Тогда ей это не было известно, но не сейчас; она уверенно прикусила кожу на запястье, поднесла окровавленную руку к губам молодого человека. Не приходя в сознание, юноша сделал несколько судорожных глотков. Выпить больше он просто не успел — регенерация быстро восстановила поврежденные клетки тканей. Ему вполне хватило и этой пары глотков: лицо перестало быть бледным, на ранах мигом образовались запекающиеся корки крови. Кровотечение остановилось, но на спине на всю жизнь останутся ужасные шрамы.

Пантидера аккуратно опустила голову уже уснувшего послушника и, в знак глубокой признательности, поцеловала его окровавленные губы.

Больше ей нельзя было здесь оставаться. Она быстро разделась, свернула одежду в плотный тугой Вальдер, сменила ипостась и, подхватив зубами ношу, понеслась к деревянной ограде. Перебраться через нее не составило особого труда.

Свобода дохнула на неё запахами леса и таинственно поманила за собой.

* * *

Первый рассветный луч вскользь коснулся век лежащего у ивы юноши, пробуждая его от бессознательности.

Он медленно сел, чувствуя ужасную боль в районе спины. Ужасную, но не такую сильную, как вчера, во время порки.

— Исцелила, — пораженно прошептал парень, утирая с губ крошки застывшей крови. Он на мгновение прикрыл глаза и резко провел ладонью, словно вычерчивая вокруг себя полукруг. Тот вспыхнул зеленоватым свечением и поглотил тело заклинателя, оставив на его месте материальный дышащий морок.

В следующую минуту в паре часов пути от монастыря в каменном доме на первом этаже заискрился воздух. Временные обитатели жилища — четверо мужчин, двое из которых были еще довольно молоды, и одна девушка — резко обернулись на звук и поспешно вскочили, заметив с трудом стоящего на ногах товарища.

— Шармит! — испуганно воскликнул один из взрослых мужчин, чья внешность была удивительно схожа с внешностью прибывшего. Чёрные вьющиеся волосы до плеч, тонкие соболиные брови, серебристо-зелёные глаза и мужественные черты лица.

— Дядя Алессьер! — возбуждённо зашептал парень, держась за плечом подбежавшего родственника. — Она наконец-то сбежала!
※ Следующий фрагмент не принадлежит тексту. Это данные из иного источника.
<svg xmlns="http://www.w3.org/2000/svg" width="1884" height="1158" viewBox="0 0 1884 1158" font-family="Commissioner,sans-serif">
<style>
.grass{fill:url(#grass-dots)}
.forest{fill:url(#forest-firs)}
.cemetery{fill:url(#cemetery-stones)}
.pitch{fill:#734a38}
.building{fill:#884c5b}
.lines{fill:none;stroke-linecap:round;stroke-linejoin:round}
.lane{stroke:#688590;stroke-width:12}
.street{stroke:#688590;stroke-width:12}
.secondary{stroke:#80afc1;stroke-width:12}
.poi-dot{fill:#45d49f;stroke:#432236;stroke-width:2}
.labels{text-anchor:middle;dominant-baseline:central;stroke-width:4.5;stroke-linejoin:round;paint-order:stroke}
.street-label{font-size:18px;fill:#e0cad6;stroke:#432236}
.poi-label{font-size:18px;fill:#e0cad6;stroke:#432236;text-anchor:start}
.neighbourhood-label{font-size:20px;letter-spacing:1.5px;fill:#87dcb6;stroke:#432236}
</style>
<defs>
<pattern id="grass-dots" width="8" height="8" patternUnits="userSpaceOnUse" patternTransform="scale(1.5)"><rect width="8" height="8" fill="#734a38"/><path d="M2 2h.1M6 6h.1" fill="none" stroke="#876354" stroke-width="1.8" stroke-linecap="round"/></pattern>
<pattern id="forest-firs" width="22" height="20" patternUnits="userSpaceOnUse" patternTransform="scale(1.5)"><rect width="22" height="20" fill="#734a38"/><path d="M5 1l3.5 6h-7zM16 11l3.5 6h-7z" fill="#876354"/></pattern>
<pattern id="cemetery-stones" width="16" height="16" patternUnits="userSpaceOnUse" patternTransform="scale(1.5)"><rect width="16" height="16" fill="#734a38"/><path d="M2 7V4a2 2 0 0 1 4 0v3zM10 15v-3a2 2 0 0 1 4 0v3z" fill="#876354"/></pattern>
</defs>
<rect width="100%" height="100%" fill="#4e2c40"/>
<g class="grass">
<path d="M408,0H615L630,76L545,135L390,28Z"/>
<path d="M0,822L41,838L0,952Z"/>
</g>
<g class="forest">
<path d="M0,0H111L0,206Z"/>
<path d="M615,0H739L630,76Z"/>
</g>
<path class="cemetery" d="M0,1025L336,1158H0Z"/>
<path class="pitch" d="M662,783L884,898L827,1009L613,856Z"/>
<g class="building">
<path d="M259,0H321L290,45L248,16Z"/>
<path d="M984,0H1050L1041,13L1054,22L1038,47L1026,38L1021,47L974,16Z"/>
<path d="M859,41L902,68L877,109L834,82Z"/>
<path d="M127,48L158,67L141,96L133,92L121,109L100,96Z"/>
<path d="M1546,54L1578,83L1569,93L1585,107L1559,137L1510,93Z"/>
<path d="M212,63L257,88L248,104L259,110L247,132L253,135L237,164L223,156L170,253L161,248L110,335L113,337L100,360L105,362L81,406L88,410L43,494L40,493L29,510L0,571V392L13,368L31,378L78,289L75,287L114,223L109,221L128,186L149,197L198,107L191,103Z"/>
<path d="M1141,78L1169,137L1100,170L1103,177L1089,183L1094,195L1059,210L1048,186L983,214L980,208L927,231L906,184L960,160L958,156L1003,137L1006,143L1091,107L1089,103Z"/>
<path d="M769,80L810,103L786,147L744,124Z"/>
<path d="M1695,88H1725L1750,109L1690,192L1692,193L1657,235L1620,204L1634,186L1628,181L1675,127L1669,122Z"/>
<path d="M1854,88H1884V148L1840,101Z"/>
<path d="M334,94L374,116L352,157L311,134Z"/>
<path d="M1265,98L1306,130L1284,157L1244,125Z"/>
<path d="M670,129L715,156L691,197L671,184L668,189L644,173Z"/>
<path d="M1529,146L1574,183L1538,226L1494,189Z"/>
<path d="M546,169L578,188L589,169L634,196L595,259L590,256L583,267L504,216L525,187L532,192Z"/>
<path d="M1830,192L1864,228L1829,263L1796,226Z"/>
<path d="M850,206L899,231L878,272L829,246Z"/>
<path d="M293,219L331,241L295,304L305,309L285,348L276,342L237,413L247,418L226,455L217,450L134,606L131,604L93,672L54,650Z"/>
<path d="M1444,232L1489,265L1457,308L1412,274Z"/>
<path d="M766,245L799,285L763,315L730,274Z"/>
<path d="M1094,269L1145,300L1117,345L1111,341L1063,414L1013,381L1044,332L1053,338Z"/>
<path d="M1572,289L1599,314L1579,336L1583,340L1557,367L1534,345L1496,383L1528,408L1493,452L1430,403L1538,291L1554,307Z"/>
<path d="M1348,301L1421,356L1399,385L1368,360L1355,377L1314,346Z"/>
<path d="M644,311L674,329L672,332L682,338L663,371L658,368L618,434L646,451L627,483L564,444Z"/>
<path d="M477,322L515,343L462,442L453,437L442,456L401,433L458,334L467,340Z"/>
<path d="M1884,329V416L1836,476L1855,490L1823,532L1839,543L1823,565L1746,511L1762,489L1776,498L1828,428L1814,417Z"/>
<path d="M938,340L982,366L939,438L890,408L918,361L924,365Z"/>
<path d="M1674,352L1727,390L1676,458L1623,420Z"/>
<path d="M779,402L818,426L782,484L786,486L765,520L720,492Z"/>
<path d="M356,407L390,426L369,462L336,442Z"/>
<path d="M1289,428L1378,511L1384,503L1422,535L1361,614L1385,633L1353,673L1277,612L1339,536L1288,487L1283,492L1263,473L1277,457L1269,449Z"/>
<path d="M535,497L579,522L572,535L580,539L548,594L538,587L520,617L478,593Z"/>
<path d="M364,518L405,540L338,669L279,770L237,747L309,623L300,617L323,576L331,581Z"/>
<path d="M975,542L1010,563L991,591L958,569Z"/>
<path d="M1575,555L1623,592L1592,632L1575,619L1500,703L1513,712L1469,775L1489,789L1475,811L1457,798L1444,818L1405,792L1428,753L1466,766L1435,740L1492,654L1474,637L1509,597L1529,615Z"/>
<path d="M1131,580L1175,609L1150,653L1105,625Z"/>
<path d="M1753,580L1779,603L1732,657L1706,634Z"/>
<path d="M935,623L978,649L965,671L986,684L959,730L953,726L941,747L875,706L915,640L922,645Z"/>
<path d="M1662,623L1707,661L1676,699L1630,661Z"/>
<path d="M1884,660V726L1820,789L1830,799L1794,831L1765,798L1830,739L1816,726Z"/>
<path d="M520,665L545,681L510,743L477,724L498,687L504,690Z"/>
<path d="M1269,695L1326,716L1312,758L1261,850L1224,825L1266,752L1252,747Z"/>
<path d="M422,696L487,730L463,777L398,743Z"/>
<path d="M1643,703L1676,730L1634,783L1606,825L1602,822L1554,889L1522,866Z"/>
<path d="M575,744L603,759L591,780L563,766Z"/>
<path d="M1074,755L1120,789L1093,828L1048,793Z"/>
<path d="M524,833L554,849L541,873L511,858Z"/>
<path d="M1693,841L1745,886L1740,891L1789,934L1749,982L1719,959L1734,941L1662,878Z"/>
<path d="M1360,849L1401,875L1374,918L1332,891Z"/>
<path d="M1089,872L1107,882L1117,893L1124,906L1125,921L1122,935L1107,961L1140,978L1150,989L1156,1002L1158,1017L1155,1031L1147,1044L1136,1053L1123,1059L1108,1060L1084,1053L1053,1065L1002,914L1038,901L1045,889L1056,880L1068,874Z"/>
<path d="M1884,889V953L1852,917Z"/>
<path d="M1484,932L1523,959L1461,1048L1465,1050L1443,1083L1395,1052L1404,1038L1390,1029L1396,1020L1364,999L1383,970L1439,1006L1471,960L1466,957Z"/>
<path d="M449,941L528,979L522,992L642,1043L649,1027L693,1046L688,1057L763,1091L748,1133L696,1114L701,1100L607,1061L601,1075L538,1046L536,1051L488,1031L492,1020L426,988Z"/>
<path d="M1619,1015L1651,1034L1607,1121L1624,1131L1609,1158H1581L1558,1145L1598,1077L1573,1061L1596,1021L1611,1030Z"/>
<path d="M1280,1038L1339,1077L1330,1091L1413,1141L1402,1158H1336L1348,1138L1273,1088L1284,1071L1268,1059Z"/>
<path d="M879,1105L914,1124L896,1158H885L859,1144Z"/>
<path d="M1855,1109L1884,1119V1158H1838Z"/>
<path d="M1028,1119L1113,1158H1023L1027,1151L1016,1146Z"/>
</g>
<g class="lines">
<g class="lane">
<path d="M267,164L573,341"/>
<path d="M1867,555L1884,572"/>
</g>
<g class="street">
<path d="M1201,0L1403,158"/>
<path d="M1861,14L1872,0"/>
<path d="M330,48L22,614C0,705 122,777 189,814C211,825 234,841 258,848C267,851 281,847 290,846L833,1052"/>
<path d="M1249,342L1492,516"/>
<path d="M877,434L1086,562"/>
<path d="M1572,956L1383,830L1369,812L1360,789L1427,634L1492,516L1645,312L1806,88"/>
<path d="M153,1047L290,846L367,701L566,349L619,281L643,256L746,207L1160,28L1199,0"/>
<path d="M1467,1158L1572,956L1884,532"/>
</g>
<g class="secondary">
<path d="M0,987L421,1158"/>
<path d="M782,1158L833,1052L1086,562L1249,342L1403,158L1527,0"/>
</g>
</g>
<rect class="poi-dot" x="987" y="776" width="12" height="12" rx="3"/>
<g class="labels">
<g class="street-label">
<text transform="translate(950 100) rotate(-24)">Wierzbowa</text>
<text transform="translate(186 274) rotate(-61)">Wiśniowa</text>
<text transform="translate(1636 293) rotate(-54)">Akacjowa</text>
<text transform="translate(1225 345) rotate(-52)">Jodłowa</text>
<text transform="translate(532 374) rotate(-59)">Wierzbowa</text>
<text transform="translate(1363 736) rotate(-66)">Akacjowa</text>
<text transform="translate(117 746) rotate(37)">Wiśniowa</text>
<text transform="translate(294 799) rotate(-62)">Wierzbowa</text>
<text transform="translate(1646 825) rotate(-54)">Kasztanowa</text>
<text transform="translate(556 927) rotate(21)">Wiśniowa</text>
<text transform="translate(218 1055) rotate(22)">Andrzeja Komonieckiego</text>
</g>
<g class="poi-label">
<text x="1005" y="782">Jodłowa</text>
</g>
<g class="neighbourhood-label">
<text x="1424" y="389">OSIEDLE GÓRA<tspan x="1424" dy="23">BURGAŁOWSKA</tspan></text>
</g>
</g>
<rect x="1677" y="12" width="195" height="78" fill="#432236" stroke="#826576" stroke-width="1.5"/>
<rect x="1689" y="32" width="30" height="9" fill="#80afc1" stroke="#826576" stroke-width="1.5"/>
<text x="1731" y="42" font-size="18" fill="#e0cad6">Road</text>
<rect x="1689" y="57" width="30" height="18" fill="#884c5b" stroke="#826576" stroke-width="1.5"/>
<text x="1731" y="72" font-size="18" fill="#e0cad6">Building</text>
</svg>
Сбежала!

Присутствующие облегчённо вздохнули.

— Слава святой Пандоре, — вымученно улыбнулся Алессьер. — Я уже думал, что она сдалась.

— Она выбралась! — радостно повторил племянник и, немного отстранившись, сообщил: — Мне нужно возвращаться. Морок рассчитан минут на десять.

— В таком состоянии?! — перебил его высокий стройный мужчина, пытаясь схватить раненого, но очертания того уже таяли.

— Возвращайтесь в монастырь, — затараторил Шармит. — Объявляю операцию «Тень» активной.

— Всегда он так, — проворчала светловолосая девушка, когда парень полностью исчез. — Совсем о себе не думает.

— Он просто копия своей матери, Герда, — вздохнула родственник непутевого племянника, накидывая на голову капюшон.

— Шарм слишком самонадеян, — покачал головой высокий мужчина. — Даже подлатать не дал.

— Легкомысленный мальчишка!

Продолжая ворчать, они быстро собрали вещи, накинули на себя мороки священнослужителей и покинули здание.

То, чего они так долго ждали, наконец-то свершилось, и теперь медлить было нельзя, иначе все усилия пойдут крахом.